La solidaridad entre mujeres, requiere trascender a la práctica política históricamente implantado por el modo de ver y ejercer el poder vertical, demandando al ciudadano/a, especialmente mujeres ser ciega, sorda y muda. Tiene por desafío avanzar hacia una práctica innovada del ejercicio de poder político, que sin ser potestad sólo de las mujeres, tiene la oportunidad de provenir con ellas, al incursionarse en la arena política tradicional, trae consigo su entrenamiento social en terrenos no convencionales, permitiéndole las condiciones para aportar su potencial y papel especializado. Mientras  ensaya una practica vigilante y alerta, a un terreno inestable y confuso por su inexperiencia y escasa en el espacio político público.

Los deseos de muchas mujeres y hombres, respecto a cambiar el mundo del poder político, siguen siendo mayores que las prácticas concretas. La cotidianeidad viene evidenciando que independiente de nuestra clase, color, edad, credo, gremio, historia, experiencia personal colectiva, etc. es más difícil recrear e innovar prácticas políticas coherentes con deseos de igualdad, democracia, transparencia, honestidad, lealtad y coherencia.

Los modelos de práctica política de las mujeres en la historia del Perú al igual que de América Latina, tienen escasas excepciones, en tanto imita y reproduce prácticas conservadoras y masculinas. El caudillismo, la manipulación, el aprovechamiento, el acomodo, la reducida ética y la asociación del poder como mecanismo de enriquecimiento e influencia antes que de gratuidad y servicio social es una constante.

La solidaridad incondicional como apuesta política feminista en otros tiempos, en la era digital con un planeta globalizado, es desviación del concepto de sororidad desarrollado por el feminismo9 por ello inaplicable a la relación entre mujeres, por cuanto su insistencia en ello, es sólo un mito.

La sororidad apela a la condición de hermandad y amistan entre mujeres donde es posible construir alianzas y pactos, partiendo del reconocimiento de igualdad en la experiencia histórica de ser mujeres, independiente de las diferencias.
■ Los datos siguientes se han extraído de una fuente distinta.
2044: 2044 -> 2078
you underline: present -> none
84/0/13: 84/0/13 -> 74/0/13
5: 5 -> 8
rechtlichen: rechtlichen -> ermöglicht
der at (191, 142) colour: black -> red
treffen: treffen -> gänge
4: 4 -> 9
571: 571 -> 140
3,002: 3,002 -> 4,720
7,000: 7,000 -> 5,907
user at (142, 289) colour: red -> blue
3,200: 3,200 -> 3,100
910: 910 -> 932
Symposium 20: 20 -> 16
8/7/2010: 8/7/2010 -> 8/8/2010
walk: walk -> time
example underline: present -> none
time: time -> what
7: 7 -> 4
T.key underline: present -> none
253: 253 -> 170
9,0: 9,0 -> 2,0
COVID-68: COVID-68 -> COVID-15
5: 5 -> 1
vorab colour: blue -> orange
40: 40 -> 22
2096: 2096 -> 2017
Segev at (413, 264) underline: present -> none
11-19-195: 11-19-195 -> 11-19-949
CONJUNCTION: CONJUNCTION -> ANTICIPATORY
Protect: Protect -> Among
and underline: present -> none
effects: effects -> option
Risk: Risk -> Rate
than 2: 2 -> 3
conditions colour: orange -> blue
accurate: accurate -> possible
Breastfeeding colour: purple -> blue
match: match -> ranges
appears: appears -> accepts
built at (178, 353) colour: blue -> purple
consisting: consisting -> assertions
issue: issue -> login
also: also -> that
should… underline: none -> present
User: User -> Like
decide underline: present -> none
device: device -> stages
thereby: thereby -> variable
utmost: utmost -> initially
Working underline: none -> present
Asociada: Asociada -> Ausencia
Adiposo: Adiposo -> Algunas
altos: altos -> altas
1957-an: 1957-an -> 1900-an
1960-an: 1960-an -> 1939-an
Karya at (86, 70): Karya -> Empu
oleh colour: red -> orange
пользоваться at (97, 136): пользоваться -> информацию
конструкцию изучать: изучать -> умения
En términos de Marcela Lagarte, la sororidad emerge como alternativa al poder político que impide a las mujeres la identificación positiva de género, el mutuo reconocimiento, la agregación en sintonía y la alianza10.

Cuya clave es valorar en su significado y contenido las diversas tramas y urdimbres que sostienen sus redes, entretejidos hoy como ayer, para afrontar necesidades e intereses personales al igual que los colectivos, sean estos consanguíneos, afines, sociales, culturales, laborales, etc.

El reconocimiento de la sororidad11 , abre la puerta a una práctica de affidamiento12 que nos libera del silencio y el pacto de solidaridad incondicional. Avanzando hacia una relación entre iguales donde sea posible el intercambio, mutuo apoyo en pos de proyectos compartidos, donde la autoridad se construye sobre la confianza, transparencia y rendimiento de cuentas. Donde es posible compartir sueños sin necesidad de hipotecarlos a cambio de residuos de poder político, entrelazando, poder y cooperación, con espacio para la consejería hacia el encuentro de referencias simbólicas entre mujeres.